O incrível é que, mesmo no meio de tudo isso eu consegui encontrar as minhas melhores amigas.

Minhas amigas sempre fizeram tudo que podiam para que eu conseguisse acompanhar as aulas. Desde ir me falando e explicando baixinho tudo que o professor falava, até me ajudar a copiar a matéria que havia sido dada para o meu caderno na hora do recreio. Pensamos de tudo ao longo dos anos. O papel carbono foi uma das nossas melhores descobertas, apesar de ele não permitir que a minha amiga escrevesse dos dois lados da página do caderno dela porque borrava a minha cópia. Então, o prejuízo que os pais delas tinham com caderno era minha culpa.

Elas me ajudaram lendo os menus dos restaurantes, me ajudaram falando quais meninos eram meu tipo e quais não, me ajudaram a atravessar ruas, a pegar ônibus, a não morrer atropelada.

As amizades daquela época fizeram com que as tristezas vividas no sofrimento das chacotas, estejam agora, nas minhas lembranças, permeadas por todas os lados das maiores alegrias e aventuras que a infância pode comportar.

Não vou mentir. Tem uma barra que a deficiência impõe que você vai carregar sozinho e ninguém tem como sentir ou saber como é.
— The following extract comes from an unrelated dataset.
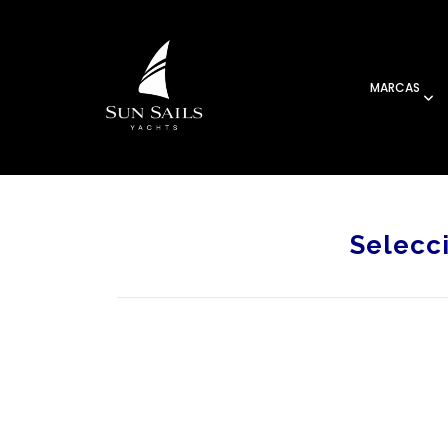
MARCAS
Selecc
Essa solidão não é exclusiva, mas é particular. Cada um tem o seu calo que faz com que só essa pessoa saiba como é andar nos próprios sapatos. A deficiência é assim também. Mas você nunca precisa estar solitário, mesmo quando estiver absolutamente sozinho no seu sofrimento. Não é porque as pessoas não entendem ou não sabem como é sentir o que você está sentindo, que elas não querem estar junto de você para te dar apoio.